Talking to people is easy, but I don't like doing it. I like knowing that I have people by my side, but I don't like putting in the effort to talk to them daily. I don't want them to think that I don't like them though. It's a privilege to have them in my life, no doubt. I hope you guys understand. I love y'all. I am blessed, and I'm thankful.
I'm numb to emotions once again. Except every time I think of you, I see a future. I'm tired of being patient, I want us now. Time is inevitable. There will never be a perfect time, so why are you putting us off? I know you know I'll wait forever, so maybe that's where I'm in the wrong.
Sad music is so good, I forgot how much I loved it. I'm doing better with not being tempted to text you. I think there's someone else now, but that's okay. You deserve better than me. You do you, and I'll do me. Take care, big head.
You said that I'm dead to you, but in all honesty I didn't want to be. I loved you as best as I could. I'm not sick. I'll never get an explanation, and I'm not owed one! But why say that on social media? That's not growth. You say that you're better than me, but you're not. That's immature of you, and I'm glad I'm not you.
I've become so overwhelmed by thinking what my future will be. Being patient isn't something I'm good at. Why does everything take time? Why can't I skip to the end? Why can't I have my own place already? Why can't I say no to the people I care about? Why can't you be mine already? Why am I like this? I need help. I am the only one that can help myself, I get that. I need to get back in tune with myself. I need to become the person I see myself being. I need to be selfish. I will to be happy. I will be whole. I will live in prosperity. I will be mentally stable. I will.
I have a bad habit of racing someone every time I drive on the highway. I feel as if I might die in a car accident, although I've never been in one. I'm grateful that I'm still here, but I don't think I will be much longer.
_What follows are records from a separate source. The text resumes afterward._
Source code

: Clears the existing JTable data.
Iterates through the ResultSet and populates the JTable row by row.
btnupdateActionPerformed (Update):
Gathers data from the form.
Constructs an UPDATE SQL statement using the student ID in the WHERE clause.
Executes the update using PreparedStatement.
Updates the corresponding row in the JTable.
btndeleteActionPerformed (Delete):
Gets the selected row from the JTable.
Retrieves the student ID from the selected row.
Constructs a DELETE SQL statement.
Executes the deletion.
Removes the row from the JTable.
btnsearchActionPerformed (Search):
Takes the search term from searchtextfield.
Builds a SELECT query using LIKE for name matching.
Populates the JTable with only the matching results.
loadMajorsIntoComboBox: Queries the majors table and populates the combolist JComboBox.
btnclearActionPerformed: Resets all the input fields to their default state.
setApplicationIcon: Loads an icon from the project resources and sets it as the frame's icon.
I'm not suicidal, please don't think that. I love you.
I wrote this back in 2016, and I thought I'd post it on here.
From the day we first met I felt like a huge hypocrite. I told myself I couldn't be more than friends with you, it would ruin our friendship. I knew I was in love, and you were someone I didn't want to lose. You were all I saw. All I wanted. You were my muse. Every conversation we had put me more in a daze. Every interest you had became my own. By the time I knew it, I was in an endless maze. It's about a year later, and I'm still amazed. All I can do now is write a lame poem. You may have no clue, but I prefer it this way.
I need to stop messaging you, and give myself some space. Everything happens for a reason, and this shows me that we aren’t going to happen. Why am I so stubborn?
Our connection was short lived.
Everything is out of my control, and I understand that.
You will be in my life again.
I'll be ready for that day.
I hope you think about me.
I am learning how to control my emotions a little better. I am trying to learn not to be irrational, and negative. For some reason I feel lighter, but at the same time I do have my little thoughts about her and us. How we used to be in the beginning. It's so sad that we grew apart the way we did. It wasn't meant to be though, and I accept that. She was another lesson learned, and I don't regret anything.
When I think of my future, I envision myself living with Saige and being happy with how I am living my life. The way I want to live it. The way I want to decorate my home. The shows and movies that I want to watch. Playing video games whenever I want, and not feeling like I need to give attention to someone I wasn't in love with anymore. Giving myself 100% of my love. I am not giving into the negativity anymore.